You are half way there. I don't know any good fisherman that hasn't fallen in the river at one time or another. So congrats. It is a ritual of sorts to get wet on occasion. It proves that you are out there trying. I hope you are all right though. I was just making lite of the circumstances.

OldSteelGuy


----------



## bighomied (Dec 17, 2008)

oh yeah im fine i was trying to break through some thin ice and to get to thet river which was only about 4 inches deep and then it dropped of to about 5 feet so i guess i found a hole although it was extreamly cold i have to really get a pair of chest waders lol


----------



## bighomied (Dec 17, 2008)

so does anyone have some free time to come out fishing this weekend


----------



## ShutUpNFish (Apr 17, 2007)

I always set up my shot according to the flow of the water and the overall weight of my presentation. Some guys swear not to put any shot below the mainline, but I do it and it works for me. However, once I shot the leader, I NEVER slide my shot around and I rarely ever put any shot closer than 12" from my presentation (my leader is usually a minimum of 2' or depending on the depth I'm fishing). I used to use the winged shot and caught fish, but I noticed a lot more line twist using them. I switched to the round Blackbirds with improved results. I also tend to think that the round shot flows nicer under water. I generally start with about 3 or 4 BB size shot directly under a 4 gram float "stacked" just to stand the float up.....then according to the flow I start a BB size shot pattern that is approx. 3" apart...the most I have had to use this year, is 8 BB size including the 4 under the float and tapering with 4 more micro sized shot extending on to my leader (keep in mind, you may have to upsize your float in these situations). The reason for the taper, is to ensure that the line gets lighter as it gets closer to your presentation so that your presentation drifts ahead of everything else....this is the key. The least shot I've had, in low/clear conditions, this year has been 3 under the float, two BB size and one micro on the leader. So my overall presentation goes something like this....Float on mainline, some shot, an inline swivel, leader material (usually 6 lb flouro), some shot on it (as minimal as possible) 12" minimum of flouro to my presentation at all times. This works for me.... I drew up a makeshift diagram of the way my set-up looks below....Of course, the mainline is above the swivel and flourocarbon below....Also another thing to really consider while float fishing is to try to keep the line above your float off the water as much as possible. If your cast is too far out for that, at least mend the line so that it stays behind your float as much as possible as to NOT drag your float downstream. Hope all this helps. I believe that it is as crucial to understand what is going on beneath the surface of the water as it is whats going on above.


----------



## bighomied (Dec 17, 2008)

well u guys are the best ive asked a question and recieved alot of info from everyone on here thanks alot i also have a centerpin in the mail should be receiveing that soon but i would like to at least catch a fish before i try using that but keep the info coming i love it


----------



## MuskieJim (Apr 11, 2007)

ShutUp and I use basically the same exact approach. I've seen guys who use BB's, then B's to a taper, but it's really just not needed. The only two size shots I use are 3/0 (to load my float) and then BBs. As Paul said, I never have a shot within 12" of my bait, and most of the time I am about 20" above the hook. I will stack 3-4 shot about 3" apart right above my swivel to give my presentation a nice drape in the current.


----------



## ShutUpNFish (Apr 17, 2007)

Here is another great article on float fishing....even though it is geared toward centerpinning, these tactics can also easily be applied to spin fishing equally as well....I would actually recommend using these techniques first with a spinning outfit and longer noodle rod before ever trying it all with a pin...It will certainly give you a much better understanding of the float aspect of centerpinning which will essentially help you focus more on your casting as a beginning pinner....believe me, when you first get started, you'll need to focus most of your time on casting....Good Luck!

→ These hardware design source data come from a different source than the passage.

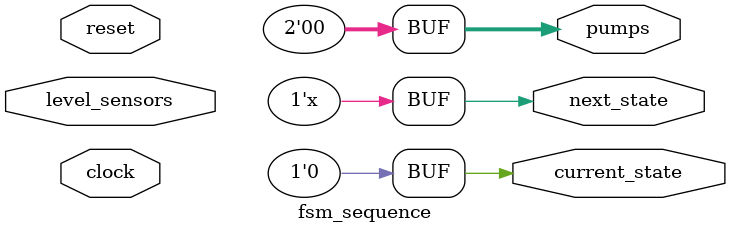
<source format=v>

module fsm_sequence(
    clock,              // Clock input of the synchronous sequential design
    reset,              // Active high, synchronous reset input
    level_sensors,      // Input sensors for the fsm
    pumps,              // Output controlling the pumps
    next_state,         // Next state, for debugging
    current_state      // Current state, for debugging
);

    //----------------- INPUT PORTS -----------------------------
    input wire clock;
    input wire reset;
    input wire [1:0] level_sensors;  // First bit is I sensor, second bit is S sensor

    //----------------- OUTPUT PORTS ----------------------------
    output reg [1:0] pumps;         // First bit is B1 pump, second bit is B2 pump
    output reg next_state;
    output reg current_state;

    //----------------- INTERNAL VARIABLES ----------------------

    //----------------- FSM STATES ------------------------------
    parameter LAST_1 = 1'b0;
    parameter LAST_2 = 1'b1;

    /* Initialization of the FSM */ 
    initial begin: INITIALIZATION
        current_state = LAST_1;
        next_state = LAST_1;
        pumps = 2'b00;
    end
    
    /* Combinational part of the FSM, calculates the next state and the output */
    always @ (current_state or level_sensors[0] or level_sensors[1]) begin: COMBINATIONAL_CODE
        next_state = current_state;

        case(current_state)
            /* Current state is LAST_1, which is the next state?*/
            LAST_1: begin
                case(level_sensors)
                    // Water is below both sensors, then both pumps are on, and the pump that has to run by itself changes (state changes)
                    2'b00: begin
                        pumps[0] = 1;
                        pumps[1] = 1;
                        next_state = LAST_2;
                    end
                    // Water is inbetween the senors, then, since current state is LAST_1, B1 continues to be on
                    2'b01: begin
                        pumps[0] = 1;
                        pumps[1] = 0;
                        next_state = LAST_1;
                    end
                    // Water is above both sensors, then both pumps are off, and the pump that has to run by itself changes (state changes)
                    2'b11: begin
                        pumps[0] = 0;
                        pumps[1] = 0;
                        next_state = LAST_2;
                    end
                    // Impossible case when the sensors indicate water is above S and below I, for safety, both pumps are shut down
                    2'b10: begin
                        pumps[0] = 0;
                        pumps[1] = 0;
                        next_state = LAST_1;
                    end
                endcase
            end

            /* Current state is LAST_2, which is the next state?*/
            LAST_2: begin
                case(level_sensors)
                    // Water is below both sensors, then both pumps are on, and the pump that has to run by itself changes (state changes)
                    2'b00: begin
                        pumps[0] = 1;
                        pumps[1] = 1;
                        next_state = LAST_1;
                    end
                    // Water is inbetween the senors, then, since current state is LAST_2, B2 continues to be on
                    2'b01: begin
                        pumps[0] = 0;
                        pumps[1] = 1;
                        next_state = LAST_2;
                    end
                    // Water is above both sensors, then both pumps are off, and the pump that has to run by itself changes (state changes)
                    2'b11: begin
                        pumps[0] = 0;
                        pumps[1] = 0;
                        next_state = LAST_1;
                    end
                    // Impossible case when the sensors indicate water is above S and below I, for safety, both pumps are shut down
                    2'b10: begin
                        pumps[0] = 0;
                        pumps[1] = 0;
                        next_state = LAST_2;
                    end
                endcase
            end

            /* Error, not defined the state, go to reset */
            default: begin
                current_state = LAST_1;
                pumps = 2'b00;
            end
        endcase
    end

    /* Sequential part of the FSM, updates the next state of the FSM */
    always @(posedge clock) begin: SEQUENTIAL_CODE
        if (reset) begin
            current_state = LAST_1;
        end else begin
            current_state = next_state;
        end
    end

endmodule
</source>
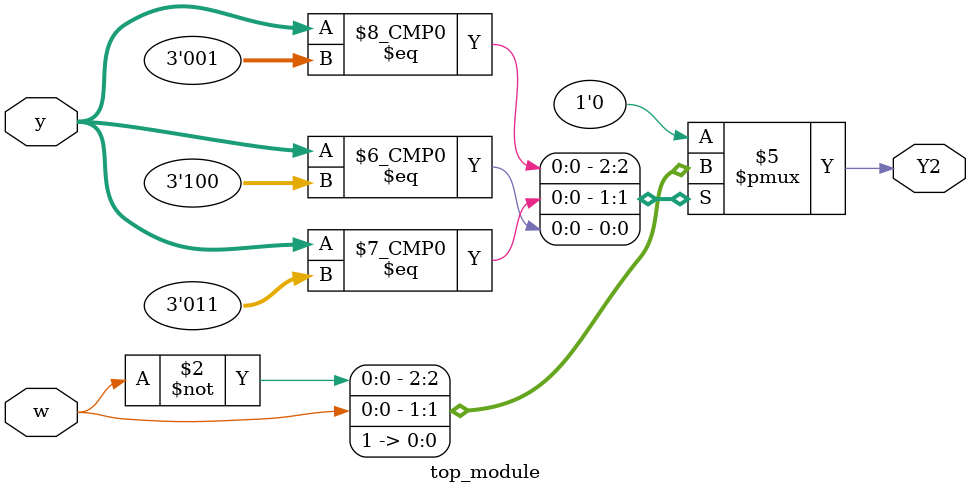
<source format=sv>
module top_module(
    input [3:1] y,
    input w,
    output reg Y2);

    always @(*) begin
        case (y)
            3'b000: Y2 = 1'b0; // State A
            3'b001: Y2 = ~w;   // State B
            3'b010: Y2 = 1'b0; // State C
            3'b011: Y2 = w;    // State D
            3'b100: Y2 = 1'b1; // State E
            3'b101: Y2 = 1'b0; // State F
            default: Y2 = 1'b0; // Default case
        endcase
    end

endmodule

</source>
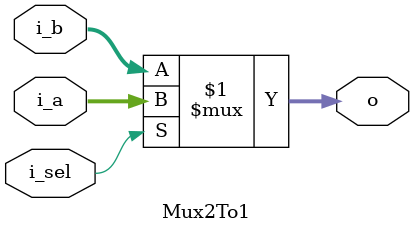
<source format=v>
/*
Assignment 7
Problem no:5 
Semester: 5th
Group: 28
Members: 
Aryan Singh (19CS30007)
Abhinandan De (19CS10069)
*/
`ifndef _MUX2TO1_
`define _MUX2TO1_
// make a 2 : 1 mux
module Mux2To1 (
        input[31:0] i_a,
        input[31:0] i_b,
        input i_sel,
        output [31:0] o
    ); 
    
    assign o = (i_sel)? i_a : i_b;

endmodule 
`endif // _MUX2TO1_
</source>
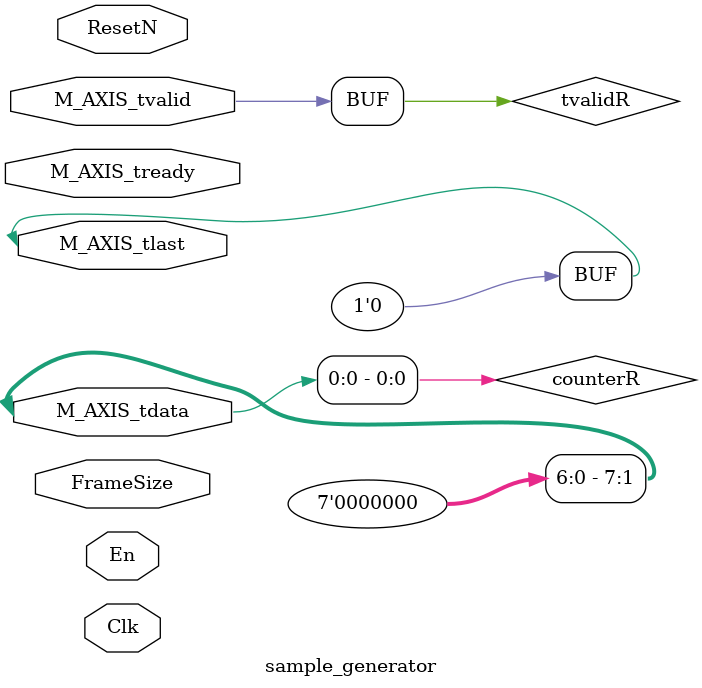
<source format=v>
module sample_generator#(parameter  C_M_AXIS_TDATA_WIDTH = 8,
                        parameter  C_M_START_COUNT =8)

  (input wire En,
  input wire M_AXIS_tvalid,
  input wire M_AXIS_tlast,
  input wire M_AXIS_tready,
   input wire [7:0] M_AXIS_tdata,
   input [7:0] FrameSize,
  input wire Clk,
  input wire ResetN);

  reg counterR;
  assign M_AXIS_tdata = counterR;
  always @(posedge Clk)
    if(!ResetN)
      counterR <= 0;
  	else begin
      if(M_AXIS_tvalid && M_AXIS_tready)
        if(M_AXIS_tlast)
          counterR <= 0;
      	else
          counterR<=counterR + 1;
    end

  reg sampleGeneratorEnableR;
  reg afterResetCycleCounterR;
  always @(posedge Clk)
    if(!ResetN)begin
      afterResetCycleCounterR <= 0;
      sampleGeneratorEnableR <= 0;
    end
  	else begin
      afterResetCycleCounterR <= afterResetCycleCounterR+1;
      if(afterResetCycleCounterR == C_M_START_COUNT)
        sampleGeneratorEnableR <= 1;
    end

  reg tvalidR;
  assign M_AXIS_tvalid = tvalidR;
  always @(posedge Clk)
    if(!ResetN)
      tvalidR <=0;
  	else begin
      if (!En)
        tvalidR<=0;
      else if(sampleGeneratorEnableR)
        tvalidR<=1;
    end

  reg [7:0] packetCounter;
  reg framesize_test;
  always @(posedge Clk)
    if(!ResetN) begin
      packetCounter <= 8'hff;
      framesize_test <= 0;
    end
  	else begin
      if (M_AXIS_tlast) begin
        packetCounter <= 8'hff;
        framesize_test <= 0;
      end
      else begin
        packetCounter <= packetCounter + 1;
        framesize_test <= framesize_test+1;
      end
    end
      assign M_AXIS_tlast = (framesize_test == 6) ? 1 : 0;


endmodule

</source>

http://www.flyandfloatfishing.com/centerpin/small_stream_centerpinning.htm


----------



## TRIPLE-J (Sep 18, 2006)

bighomied,
another question for you. you don't shower and shave before you go do ya?
cause the scent from the soaps and shaving cream on your hands will sometimes have an effect. Seen guys out there for hours on a hot bite not getting anything complaining they are not getting any hits and all you can smell is the old spice for a mile around. Just another though. I make sure to wash my hands in the water i'm fishing as soon as I get there even if there's ice. scent has a dramatic effect on these fish.
Also adjust your float till you just see it hang up every once in a while and not dragging on the bottom. The fish will be hugging bottom, so thats were you want your bait to be. Yes this means you will loose some gear so take extra. Try to keep as much line out of the water as you can to allow for a more natural drift. Make sure you cover the entire hole with your drifts. I usually start with the edge closer to me and work my way towards the outer edge as I cast, might have to adjust your float as holes do have different depths at different areas. if you use shot to get your bait down use just enough to get it down and not so much that it makes your bait drag behind the float. Hope this helps.
Triple-J


----------